Orlando - Virginia Woolf


«Egli anelava a qualche cosa cui ormeggiare il suo fluttuante cuore»

Non sono in grado di scrivere alcuna recensione su questo libro, perchè bisogna leggerlo per apprezzarlo, per lasciarsi travolgere dallo stupore di un cambio di sesso attraverso i molti secoli che Orlando vive, dall’eleganza con la quale il personaggio mantiene la scena, alternando ora l'uomo, ora la donna, ora l'anima senza sesso, nuda e in pena alla ricerca di qualcosa che forse nemmeno in ultimo riesce a trovare.

Siamo nell'Inghilterra di Elisabetta I. Orlando è un affascinante nobile. La bellezza e l'ambiguità dei suoi tratti sono armi in grado di conquistare la regina, che infatti lo introduce a corte. Lì Orlando, divenuto il prediletto di Sua Maestà, vive attorniato dal lusso, e alla morte di Elisabetta I rimane a corte al servizio di re Giacomo I. L'Inghilterra e gran parte dell'Europa vengono travolte da un'ondata di gelo e durante questo periodo di irreale biancore Orlando incontra la bella Sasha, figlia dell'ambasciatore di Russia, della quale si innamora perdutamente e per la quale lascia ogni cosa. Ma il loro amore non durerà a lungo, e Orlando si rifugerà nell'unico luogo dove si sente a suo agio: la sua casa natia. Un sonno lungo una settimana lo colpirà, e al risveglio partirà in veste di ambasciatore alla volta dell'Asia. Cade nuovamente in un nuovo lunghissimo sonno, ma al suo ridestarsi deve fare i conti con una verità sconvolgente: scopre infatti di essersi risvegliato nel corpo di una donna. La cosa non sembra stupirlo, Orlando considera l'accaduto come una opportunità e sceglie di vivere per un po' di tempo con un gruppo di zingari tra i quali la donna è tenuta di gran lunga più in considerazione che non in Inghilterra. Orlando-donna tornerà a Londra, dove imparerà ad amare la poesia scoprendo la sua vocazione per le lettere, e farà della propria casa un luogo di ritrovo per intellettuali e poeti. Si innamorerà poi di Lord Bonthrop Shelmerdine, un avventuriero incontrato per caso: la storia di Orlando si conclude nel 1928, lei è una scrittrice di fama e il suo romanzo La quercia conserva atmosfere e luoghi vissuti nella sua lunga vita...

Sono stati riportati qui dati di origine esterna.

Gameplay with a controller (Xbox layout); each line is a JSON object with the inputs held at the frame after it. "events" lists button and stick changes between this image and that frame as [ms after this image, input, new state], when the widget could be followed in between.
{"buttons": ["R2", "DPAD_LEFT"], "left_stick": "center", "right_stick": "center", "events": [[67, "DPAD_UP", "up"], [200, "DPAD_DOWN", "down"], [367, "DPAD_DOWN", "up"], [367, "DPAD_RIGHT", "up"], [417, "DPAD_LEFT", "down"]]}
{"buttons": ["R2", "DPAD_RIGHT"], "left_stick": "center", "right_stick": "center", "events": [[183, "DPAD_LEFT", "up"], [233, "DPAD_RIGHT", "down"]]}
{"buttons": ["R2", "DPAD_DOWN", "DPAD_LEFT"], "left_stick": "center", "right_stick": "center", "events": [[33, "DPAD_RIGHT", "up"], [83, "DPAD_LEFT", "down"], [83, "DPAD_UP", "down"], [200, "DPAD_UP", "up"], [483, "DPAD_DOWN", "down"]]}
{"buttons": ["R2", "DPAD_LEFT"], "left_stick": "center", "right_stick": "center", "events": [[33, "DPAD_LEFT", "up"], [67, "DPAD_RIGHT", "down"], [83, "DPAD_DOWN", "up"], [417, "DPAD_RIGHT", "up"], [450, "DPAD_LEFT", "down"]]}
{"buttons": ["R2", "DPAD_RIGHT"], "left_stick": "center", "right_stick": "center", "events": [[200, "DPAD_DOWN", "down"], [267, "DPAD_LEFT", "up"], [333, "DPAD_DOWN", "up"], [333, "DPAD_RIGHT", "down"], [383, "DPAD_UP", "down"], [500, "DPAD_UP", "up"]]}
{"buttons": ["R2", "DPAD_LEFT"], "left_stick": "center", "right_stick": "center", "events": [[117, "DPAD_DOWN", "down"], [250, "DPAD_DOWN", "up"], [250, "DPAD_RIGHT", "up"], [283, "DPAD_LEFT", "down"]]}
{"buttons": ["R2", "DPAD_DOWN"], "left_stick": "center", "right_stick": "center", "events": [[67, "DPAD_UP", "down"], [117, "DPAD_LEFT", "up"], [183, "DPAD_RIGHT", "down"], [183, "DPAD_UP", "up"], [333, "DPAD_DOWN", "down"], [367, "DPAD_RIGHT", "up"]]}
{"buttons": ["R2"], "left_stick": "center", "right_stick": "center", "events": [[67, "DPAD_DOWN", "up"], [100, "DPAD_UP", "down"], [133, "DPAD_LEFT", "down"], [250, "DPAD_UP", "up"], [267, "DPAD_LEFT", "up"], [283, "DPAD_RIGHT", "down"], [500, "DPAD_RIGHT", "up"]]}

        "Ieri mattina ero disperata, non riuscivo a spremere una parola, alla fine mi sono presa la testa tra le mani, ho intinto la penna nell'inchiostro, e ho scritto queste parole quasi meccanicamente, sul foglio bianco: Orlando. Una biografia. Appena fatto questo, il mio corpo è stato invaso dall'estasi, la mia mente da idee". Queste le parole che Virginia Woolf esattamente il 9 ottobre del 1927 scrisse in una lettera indirizzata a Vita Sakville West, la donna con la quale Virginia Woolf ebbe una storia d'amore, l'amica con la quale condivise gran parte della vita. E Orlando a pieno diritto può essere considerato una lunghissima lettera d'amore, scritta dalla Woolf per rendere immortale la figura di Vita, per rendere eterno il suo fascino ambiguo e prepotente, per lasciare una testimonianza eccellente di un amore mai dimenticato. Per un anno intero il libro diventerà infatti un gioco privato tra le due donne: alla notizia che Virginia avrebbe scritto di-per-su di lei, Vita ne fu incantata e non si preoccupò minimamente del fatto che grazie alla dedica e alle fotografie che Virginia voleva inserire avrebbe potuto essere riconosciuta. Al contrario l'aiutò a sceglierne di adatte e le raccontò aneddoti e ricordi legati al proprio vissuto. La Woolf tra le pagine di Orlando dissemina la sua strenua difesa dell'idea che l'essere umano è essenzialmente androgino, la sua convinzione che in ogni persona convivano una parte maschile e una femminile entrambe da esplorare con naturalilezza, e non manca di far pesare il suo punto di vista sulle scelte della politica e del costume, sottolineando con ironia il mancato ruolo della donna nella società a lei contemporanea. Orlando è un libro che convinse tutti e che la consacrò nell'olimpo degli scrittori del suo tempo: alla sua uscita infatti fu accolto trionfalmente sia dal pubblico che dalla critica, e la stessa Woolf - sempre severa verso il proprio lavoro - non poté non riconoscere l'originalità dello stile usato, della composizione, del tema.

Stralci

Egli – poiché dubbio non v’era sul suo sesso, per quanto la foggia di quei tempi lo dissimulasse – stava prendendo a piattonate la testa di un moro, che dondolava appesa alle travi del soffitto.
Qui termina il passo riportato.